I was up late the other night, working on the spring header for an MSNgroup site that I manage, when suddenly I was overcome with a craving for chocolate. It was 2:30 in the morning, and I realized the streets were crawling with jocks and other such subhuman life…and the closest stop~n~rob is like 7 blocks away. So I decided to disguise myself - maybe try to look like a guy.
I've still got this old pair of Tom's jeans that I slip on when I'm doing handiwork or muckier yard work. But now you gotta understand, Tom was my height, but had much shorter legs, and he was very muscular. His waist got a bit wide, though – about a 38, and he wore relaxed-fit jeans with 30/32 inch inseam. (I have a 34 inch inseam.)
Well, I decided to put them on…but instead of overlapping the two sides of the fly, and pinning them, like I do here at home, I decided to hold them up with a pair of Santa-suit suspenders. (very roomy!) No one would see them, cuz they were going to be hidden by Tom's big bulky grey Pendleton jacket.

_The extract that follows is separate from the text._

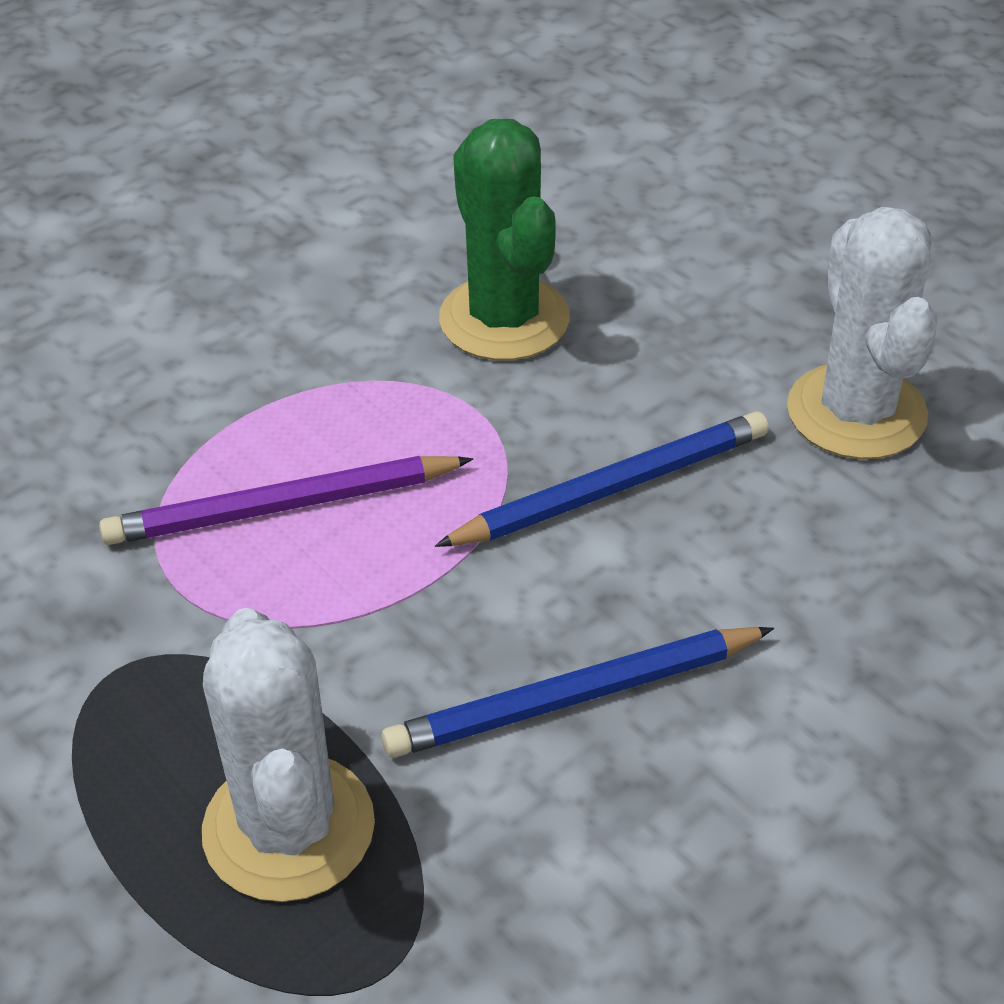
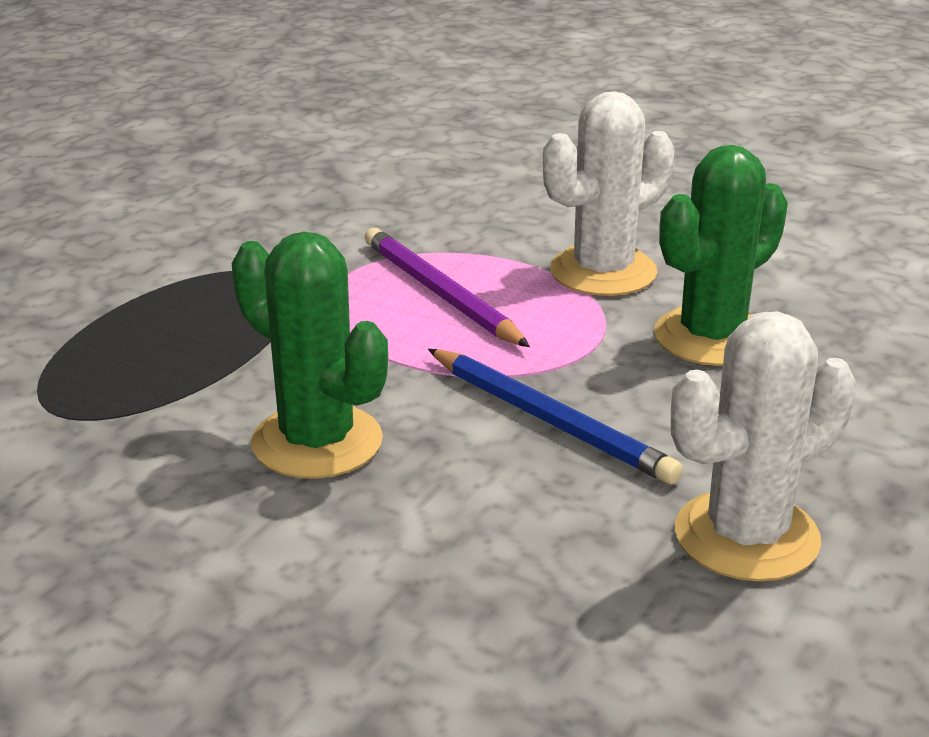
camera: 70 degrees right, 15 degrees down
white cactus [202,608,375,902] -> white cactus moved to [543,91,675,296]
blue pencil [381,627,774,758] -> green cactus [232,231,388,479]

I tucked my hair under the collar, and put on one of his RMEF caps, a pair of really warm socks, and my redwing boots. ♪taDA ♪
Well, I got there, no problem. I didn't meet a soul on the street. I got inside, and was looking for a bag of Hershey kisses. Well, some guy comes up next to me…and I pretend he's not there…when alluva sudden he starts chuckling.
He says "trying to get up your nerve to rob the place?"
That startled me enough to look over, and it was cop! And now he's actually laughing!
"I don't know what you mean. I'm here for the chocolate."
"So what's with the costume?" You coming from a party?"
I told him the truth. "I'm came here on foot, and didn't wanna attract attention to myself."